Приход к власти Гитлера, безусловно, означал конец почти всего этого. Для европейских интеллектуалов его восхождение явилось не столько триумфом воли[143]
, сколько триумфом пошлости. Для гомосексуалиста Одена, который первоначально поехал в Берлин, я думаю, просто ради юношей, Третий Рейх предстал чем-то вроде насилия над этими молодыми людьми. Им суждено было стать солдатами и убивать, или быть убитыми. Иначе бы их посадили, подвергли остракизму и т. д. В некотором смысле, я думаю, он воспринял нацизм как что-то личное: как нечто совершенно враждебное чувственности, тонкости. Нет нужды говорить, что он был прав. Человек, верящий в причинно-следственные связи, он быстро понял, что для созревания зла должна быть удобрена почва. Его восприятие германских событий обострялось и осложнялось тем, что он знал по личному опыту: зло было причинено всем этим людям еще до появления нацистов. Я полагаю, он имел в виду Версальский мир и то, что юноши эти сами были детьми войны, претерпевшими все ее последствия: нищету, лишения, небрежение. И он знал их всех слишком хорошо, чтобы удивляться их гнусному поведению, будь то в мундире или без такового; он знал их достаточно хорошо, чтобы его не шокировало то «ответное зло», которое они причинят при подходящем стечении обстоятельств.Видите ли, школьники — самая опасная публика; и армия, и Polizeistaat[144]
повторяют структуру школы. Дело в том, что для этого поэта школа была не только «формирующим опытом». Она была единственной общественной структурой, через которую он прошел (как ученик и как учитель); поэтому она стала для него метафорой существования. Мальчишки остаются мальчишками; особенно если вы англичанин. Вот почему ему была понятна Германия; вот почему 1 сентября 1939 года ему не хотелось огульно осуждать немцев. Кроме того, каждый поэт сам немного фюрер: он хочет владеть умами, ибо он искушаем мыслью, что «ему лучше знать», а отсюда всего шаг до сознания, что ты и сам лучше.

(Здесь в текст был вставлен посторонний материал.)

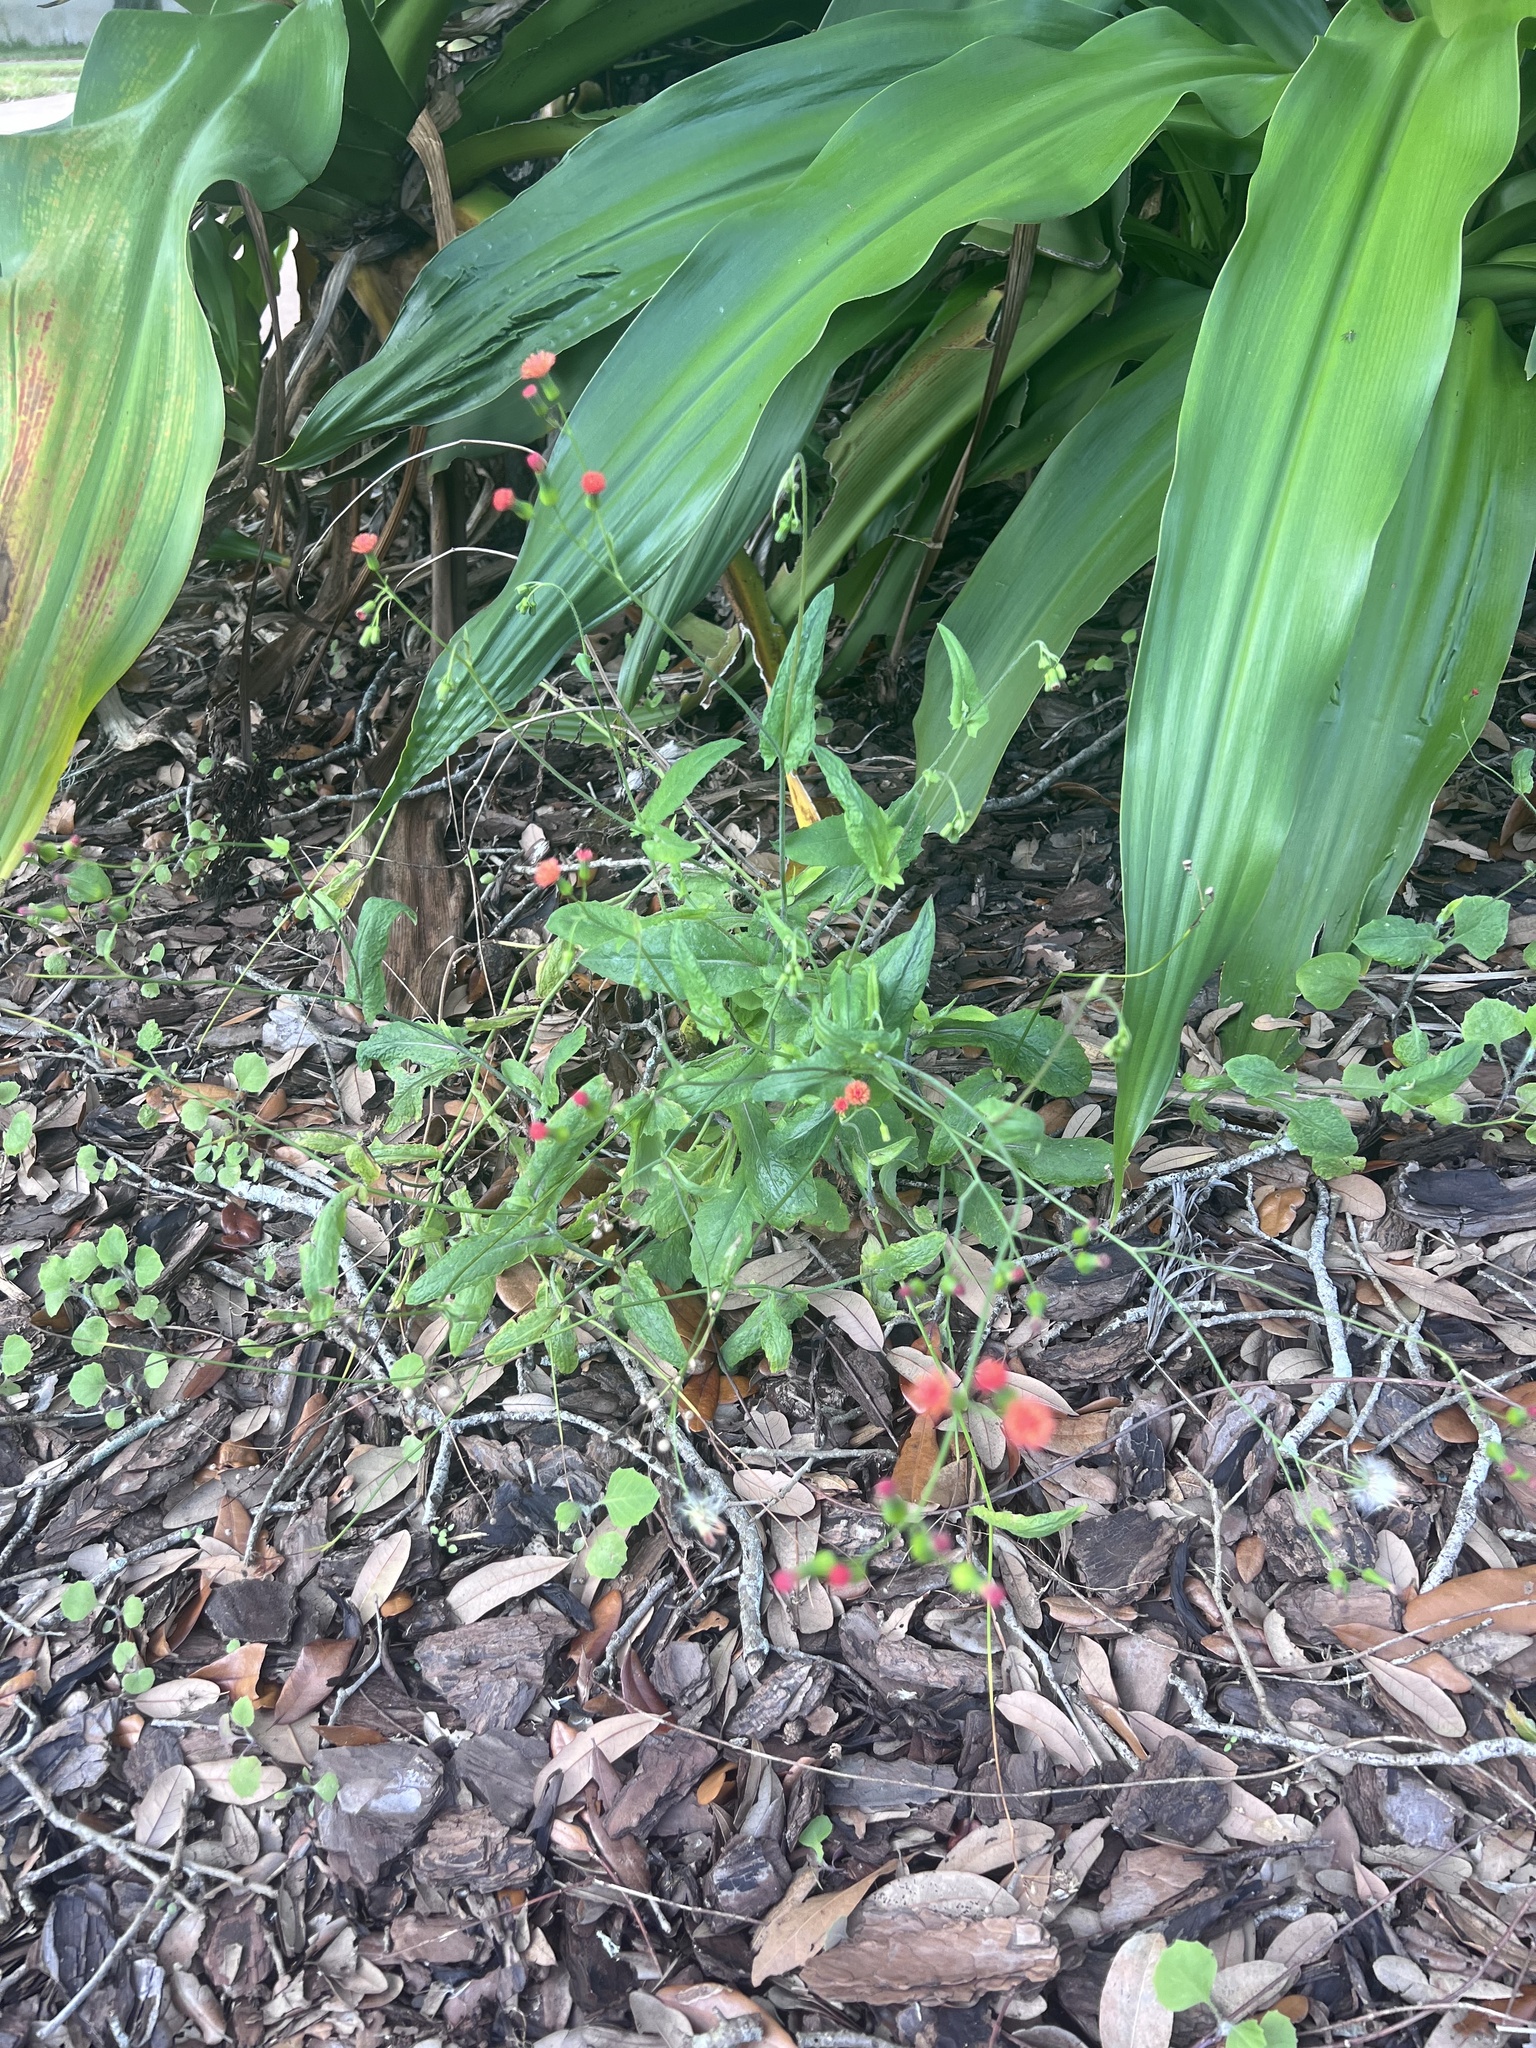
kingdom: Plantae
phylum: Tracheophyta
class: Magnoliopsida
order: Asterales
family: Asteraceae
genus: Emilia
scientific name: Emilia fosbergii
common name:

Осуждение подразумевает превосходство; отвергнув для себя такую возможность, Оден предпочитает скорбеть, а не судить.Эта сдержанность, зиждущаяся отчасти на оскорбленной чувственности, обнаруживает отчаявшегося моралиста, единственным средством самоконтроля для которого является трехстопный ямб; и трехстопник придает стиху спокойное достоинство. Поэт не выбирает размер, как раз наоборот, ибо размеры существовали раньше любого поэта. Они начинают гудеть в его голове — отчасти потому, что их использовал кто-то другой, только что им прочитанный; но главным образом потому, что они созвучны тем или иным состояниям его души (включая состояния этические) — или они дают возможность обуздать то или иное состояние.
Если вы чего-то стоите, вы пытаетесь преобразить их формально, скажем, играя со строфикой или смещая цезуру — или непредсказуемостью содержания: тем, что вы собираетесь втиснуть в знакомые строчки. Посредственный поэт рабски повторит размер, поэт получше попытается оживить его хотя бы легкой встряской. Возможно, в данном случае перо Одена привела в движение «Пасха 1916 года» У. Б. Йейтса, особенно из-за сходства тем. Но возможно также, что Оден только что перечел «В саду Прозерпины» Суинберна: мотивчик может нравиться независимо от слов, и на великих влияют не обязательно им равные. Как бы то ни было, если Йейтс пользовался этим размером для выражения своих чувств, Оден теми же средствами стремится сдержать их. Но это не вопрос иерархии в поэзии, просто этот размер способен и на то и на другое. И еще на многое. Практически на все.
Но вернемся к нашим трудам. Почему, как вы думаете, третья строфа начинается так:
Дело в том, что строфа есть самовоспроизводящееся устройство: конец одной предвещает необходимость другой. Необходимость эта прежде всего чисто акустическая и лишь затем дидактическая (хотя разводить их не следует, особенно ради анализа). Опасность заключается в том, что заданная музыка повторяющегося рисунка строфы стремится подмять или даже продиктовать содержание. И бороться с диктатом мотивчика для поэта чрезвычайно трудно.